→ **WORK REQUIRED**
Only the lines from the top of the data through the line with "delle risorse e" should be repeated, each exactly as written.

→ **EXTRACTED DATA**
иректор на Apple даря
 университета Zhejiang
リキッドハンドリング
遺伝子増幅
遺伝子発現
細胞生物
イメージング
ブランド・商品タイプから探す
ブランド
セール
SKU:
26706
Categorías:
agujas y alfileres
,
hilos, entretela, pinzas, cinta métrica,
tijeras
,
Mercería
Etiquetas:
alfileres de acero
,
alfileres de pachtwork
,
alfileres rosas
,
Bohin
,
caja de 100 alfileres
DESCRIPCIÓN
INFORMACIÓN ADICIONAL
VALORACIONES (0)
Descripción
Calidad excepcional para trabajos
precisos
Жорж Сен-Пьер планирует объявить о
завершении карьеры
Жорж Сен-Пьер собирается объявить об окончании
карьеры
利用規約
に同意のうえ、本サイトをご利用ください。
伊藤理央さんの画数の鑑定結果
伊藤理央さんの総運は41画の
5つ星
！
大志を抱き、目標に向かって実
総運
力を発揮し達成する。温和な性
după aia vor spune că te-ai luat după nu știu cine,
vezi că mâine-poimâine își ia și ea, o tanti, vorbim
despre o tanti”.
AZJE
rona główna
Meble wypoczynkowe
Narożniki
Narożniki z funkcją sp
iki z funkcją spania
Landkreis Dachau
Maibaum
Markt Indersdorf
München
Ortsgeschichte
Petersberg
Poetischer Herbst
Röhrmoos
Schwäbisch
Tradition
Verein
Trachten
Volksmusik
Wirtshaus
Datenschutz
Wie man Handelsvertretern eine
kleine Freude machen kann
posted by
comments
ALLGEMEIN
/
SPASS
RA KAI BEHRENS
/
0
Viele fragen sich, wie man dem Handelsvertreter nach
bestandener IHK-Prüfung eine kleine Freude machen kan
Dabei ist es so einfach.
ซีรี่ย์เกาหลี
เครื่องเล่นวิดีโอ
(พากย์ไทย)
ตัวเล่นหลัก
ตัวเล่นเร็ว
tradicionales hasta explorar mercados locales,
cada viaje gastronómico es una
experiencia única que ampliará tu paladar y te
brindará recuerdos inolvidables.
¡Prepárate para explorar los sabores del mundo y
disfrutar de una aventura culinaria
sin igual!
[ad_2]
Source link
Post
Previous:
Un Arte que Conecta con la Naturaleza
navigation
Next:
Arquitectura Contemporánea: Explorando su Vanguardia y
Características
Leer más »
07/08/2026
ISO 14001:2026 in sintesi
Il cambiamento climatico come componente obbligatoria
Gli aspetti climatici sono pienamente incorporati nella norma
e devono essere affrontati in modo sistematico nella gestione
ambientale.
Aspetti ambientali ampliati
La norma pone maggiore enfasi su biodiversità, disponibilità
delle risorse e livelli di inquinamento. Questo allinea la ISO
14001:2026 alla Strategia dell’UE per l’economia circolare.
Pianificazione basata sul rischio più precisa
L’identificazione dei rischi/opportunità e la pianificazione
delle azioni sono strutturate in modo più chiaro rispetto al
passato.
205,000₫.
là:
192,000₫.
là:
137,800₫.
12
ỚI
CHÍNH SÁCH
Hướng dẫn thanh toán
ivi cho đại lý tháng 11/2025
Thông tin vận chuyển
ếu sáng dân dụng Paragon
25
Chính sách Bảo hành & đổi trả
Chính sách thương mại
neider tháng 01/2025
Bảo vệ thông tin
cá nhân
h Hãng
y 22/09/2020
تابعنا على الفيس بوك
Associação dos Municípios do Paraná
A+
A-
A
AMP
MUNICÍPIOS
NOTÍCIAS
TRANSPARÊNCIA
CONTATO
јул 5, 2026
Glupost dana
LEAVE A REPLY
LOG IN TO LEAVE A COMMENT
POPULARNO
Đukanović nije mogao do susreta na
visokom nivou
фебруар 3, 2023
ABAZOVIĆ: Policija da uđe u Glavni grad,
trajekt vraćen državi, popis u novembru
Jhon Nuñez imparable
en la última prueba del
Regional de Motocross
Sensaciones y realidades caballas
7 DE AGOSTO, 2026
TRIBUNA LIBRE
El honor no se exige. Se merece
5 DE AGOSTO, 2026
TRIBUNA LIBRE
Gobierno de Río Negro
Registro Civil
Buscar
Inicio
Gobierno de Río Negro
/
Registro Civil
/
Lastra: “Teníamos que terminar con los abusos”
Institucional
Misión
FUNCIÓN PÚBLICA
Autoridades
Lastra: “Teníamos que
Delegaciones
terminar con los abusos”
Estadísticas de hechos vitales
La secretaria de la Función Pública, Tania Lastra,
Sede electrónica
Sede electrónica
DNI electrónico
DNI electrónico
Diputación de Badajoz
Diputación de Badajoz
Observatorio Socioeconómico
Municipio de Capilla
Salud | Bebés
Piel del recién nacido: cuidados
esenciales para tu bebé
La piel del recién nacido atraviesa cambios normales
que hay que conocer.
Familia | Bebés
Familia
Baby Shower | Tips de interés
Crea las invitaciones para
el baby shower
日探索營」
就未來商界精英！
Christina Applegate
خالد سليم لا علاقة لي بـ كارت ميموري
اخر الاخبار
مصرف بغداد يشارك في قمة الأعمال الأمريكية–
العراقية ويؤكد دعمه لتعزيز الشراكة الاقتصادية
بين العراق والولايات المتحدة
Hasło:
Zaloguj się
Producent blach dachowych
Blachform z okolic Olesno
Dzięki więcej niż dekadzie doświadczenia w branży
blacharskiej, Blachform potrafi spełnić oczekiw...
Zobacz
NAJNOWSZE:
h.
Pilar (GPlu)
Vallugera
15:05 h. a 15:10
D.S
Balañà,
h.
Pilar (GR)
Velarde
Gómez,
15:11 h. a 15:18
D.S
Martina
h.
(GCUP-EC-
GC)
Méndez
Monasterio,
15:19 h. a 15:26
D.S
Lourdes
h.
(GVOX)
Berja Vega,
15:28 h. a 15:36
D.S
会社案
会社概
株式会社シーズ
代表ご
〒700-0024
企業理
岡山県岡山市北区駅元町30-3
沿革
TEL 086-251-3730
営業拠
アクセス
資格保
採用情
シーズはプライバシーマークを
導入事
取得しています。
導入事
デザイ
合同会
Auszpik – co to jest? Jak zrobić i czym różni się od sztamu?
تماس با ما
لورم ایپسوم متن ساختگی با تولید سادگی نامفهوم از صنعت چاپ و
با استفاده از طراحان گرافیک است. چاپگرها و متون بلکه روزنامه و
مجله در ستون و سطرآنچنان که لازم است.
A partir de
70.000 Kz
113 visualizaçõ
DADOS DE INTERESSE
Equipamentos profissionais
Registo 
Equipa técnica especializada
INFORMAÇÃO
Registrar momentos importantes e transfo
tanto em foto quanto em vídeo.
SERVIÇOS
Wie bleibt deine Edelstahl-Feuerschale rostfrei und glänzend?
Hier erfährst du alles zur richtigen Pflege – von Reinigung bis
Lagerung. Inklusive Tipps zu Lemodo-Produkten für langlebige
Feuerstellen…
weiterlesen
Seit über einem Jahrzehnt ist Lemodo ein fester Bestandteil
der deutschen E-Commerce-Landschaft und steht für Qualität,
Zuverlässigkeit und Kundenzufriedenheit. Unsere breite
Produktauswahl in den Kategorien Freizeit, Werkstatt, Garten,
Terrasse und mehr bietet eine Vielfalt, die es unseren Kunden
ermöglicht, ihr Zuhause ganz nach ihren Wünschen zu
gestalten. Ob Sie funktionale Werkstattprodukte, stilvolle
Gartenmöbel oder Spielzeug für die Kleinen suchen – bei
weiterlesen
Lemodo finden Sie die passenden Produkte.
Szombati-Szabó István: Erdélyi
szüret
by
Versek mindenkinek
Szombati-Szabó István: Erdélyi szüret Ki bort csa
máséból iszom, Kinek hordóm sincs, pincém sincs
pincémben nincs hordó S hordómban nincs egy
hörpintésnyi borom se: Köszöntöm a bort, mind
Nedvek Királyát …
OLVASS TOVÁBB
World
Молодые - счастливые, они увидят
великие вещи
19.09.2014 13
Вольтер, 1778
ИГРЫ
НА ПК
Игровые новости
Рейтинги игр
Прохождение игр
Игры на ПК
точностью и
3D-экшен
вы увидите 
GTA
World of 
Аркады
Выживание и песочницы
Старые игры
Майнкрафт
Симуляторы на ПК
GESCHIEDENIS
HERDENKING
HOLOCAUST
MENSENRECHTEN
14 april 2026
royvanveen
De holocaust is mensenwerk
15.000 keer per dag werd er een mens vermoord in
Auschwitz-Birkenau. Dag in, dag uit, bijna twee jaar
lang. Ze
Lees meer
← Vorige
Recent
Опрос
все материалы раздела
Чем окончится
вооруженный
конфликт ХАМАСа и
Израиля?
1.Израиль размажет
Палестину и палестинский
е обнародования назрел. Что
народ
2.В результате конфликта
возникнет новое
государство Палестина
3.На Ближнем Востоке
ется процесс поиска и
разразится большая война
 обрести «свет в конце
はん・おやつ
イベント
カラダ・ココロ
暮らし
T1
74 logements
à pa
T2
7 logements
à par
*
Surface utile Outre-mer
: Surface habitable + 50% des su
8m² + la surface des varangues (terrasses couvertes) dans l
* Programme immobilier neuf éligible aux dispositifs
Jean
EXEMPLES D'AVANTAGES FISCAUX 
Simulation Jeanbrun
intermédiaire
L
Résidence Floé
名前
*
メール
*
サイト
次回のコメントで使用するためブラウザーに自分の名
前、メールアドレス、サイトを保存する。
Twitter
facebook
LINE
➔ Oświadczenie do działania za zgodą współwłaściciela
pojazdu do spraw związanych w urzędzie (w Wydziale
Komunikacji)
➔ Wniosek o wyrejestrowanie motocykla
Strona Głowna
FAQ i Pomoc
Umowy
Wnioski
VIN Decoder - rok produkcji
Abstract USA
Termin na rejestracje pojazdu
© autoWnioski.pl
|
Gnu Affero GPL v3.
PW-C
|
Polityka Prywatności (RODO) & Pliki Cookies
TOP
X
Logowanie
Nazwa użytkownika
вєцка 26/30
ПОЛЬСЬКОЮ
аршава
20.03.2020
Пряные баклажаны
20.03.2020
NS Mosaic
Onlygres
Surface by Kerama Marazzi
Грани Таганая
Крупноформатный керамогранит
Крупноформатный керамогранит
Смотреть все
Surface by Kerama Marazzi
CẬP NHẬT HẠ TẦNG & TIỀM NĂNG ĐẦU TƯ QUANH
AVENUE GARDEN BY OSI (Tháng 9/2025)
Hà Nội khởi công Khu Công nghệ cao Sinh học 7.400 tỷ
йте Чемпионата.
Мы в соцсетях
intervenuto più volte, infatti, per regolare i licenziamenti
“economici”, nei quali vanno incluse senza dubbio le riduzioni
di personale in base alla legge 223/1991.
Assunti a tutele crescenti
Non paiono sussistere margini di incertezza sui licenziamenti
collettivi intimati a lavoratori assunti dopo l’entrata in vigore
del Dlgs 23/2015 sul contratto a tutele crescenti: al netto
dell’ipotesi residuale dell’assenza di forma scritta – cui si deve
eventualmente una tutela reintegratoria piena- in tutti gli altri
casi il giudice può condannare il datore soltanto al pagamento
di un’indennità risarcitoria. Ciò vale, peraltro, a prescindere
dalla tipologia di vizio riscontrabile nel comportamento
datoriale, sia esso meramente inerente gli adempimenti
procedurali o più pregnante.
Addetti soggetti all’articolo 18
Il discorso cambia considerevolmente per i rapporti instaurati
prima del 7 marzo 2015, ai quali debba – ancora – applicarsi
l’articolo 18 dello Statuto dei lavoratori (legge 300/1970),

→ **EXERCISE SOLUTION**
иректор на Apple даря
 университета Zhejiang
リキッドハンドリング
遺伝子増幅
遺伝子発現
細胞生物
イメージング
ブランド・商品タイプから探す
ブランド
セール
SKU:
26706
Categorías:
agujas y alfileres
,
hilos, entretela, pinzas, cinta métrica,
tijeras
,
Mercería
Etiquetas:
alfileres de acero
,
alfileres de pachtwork
,
alfileres rosas
,
Bohin
,
caja de 100 alfileres
DESCRIPCIÓN
INFORMACIÓN ADICIONAL
VALORACIONES (0)
Descripción
Calidad excepcional para trabajos
precisos
Жорж Сен-Пьер планирует объявить о
завершении карьеры
Жорж Сен-Пьер собирается объявить об окончании
карьеры
利用規約
に同意のうえ、本サイトをご利用ください。
伊藤理央さんの画数の鑑定結果
伊藤理央さんの総運は41画の
5つ星
！
大志を抱き、目標に向かって実
総運
力を発揮し達成する。温和な性
după aia vor spune că te-ai luat după nu știu cine,
vezi că mâine-poimâine își ia și ea, o tanti, vorbim
despre o tanti”.
AZJE
rona główna
Meble wypoczynkowe
Narożniki
Narożniki z funkcją sp
iki z funkcją spania
Landkreis Dachau
Maibaum
Markt Indersdorf
München
Ortsgeschichte
Petersberg
Poetischer Herbst
Röhrmoos
Schwäbisch
Tradition
Verein
Trachten
Volksmusik
Wirtshaus
Datenschutz
Wie man Handelsvertretern eine
kleine Freude machen kann
posted by
comments
ALLGEMEIN
/
SPASS
RA KAI BEHRENS
/
0
Viele fragen sich, wie man dem Handelsvertreter nach
bestandener IHK-Prüfung eine kleine Freude machen kan
Dabei ist es so einfach.
ซีรี่ย์เกาหลี
เครื่องเล่นวิดีโอ
(พากย์ไทย)
ตัวเล่นหลัก
ตัวเล่นเร็ว
tradicionales hasta explorar mercados locales,
cada viaje gastronómico es una
experiencia única que ampliará tu paladar y te
brindará recuerdos inolvidables.
¡Prepárate para explorar los sabores del mundo y
disfrutar de una aventura culinaria
sin igual!
[ad_2]
Source link
Post
Previous:
Un Arte que Conecta con la Naturaleza
navigation
Next:
Arquitectura Contemporánea: Explorando su Vanguardia y
Características
Leer más »
07/08/2026
ISO 14001:2026 in sintesi
Il cambiamento climatico come componente obbligatoria
Gli aspetti climatici sono pienamente incorporati nella norma
e devono essere affrontati in modo sistematico nella gestione
ambientale.
Aspetti ambientali ampliati
La norma pone maggiore enfasi su biodiversità, disponibilità
delle risorse e livelli di inquinamento. Questo allinea la ISO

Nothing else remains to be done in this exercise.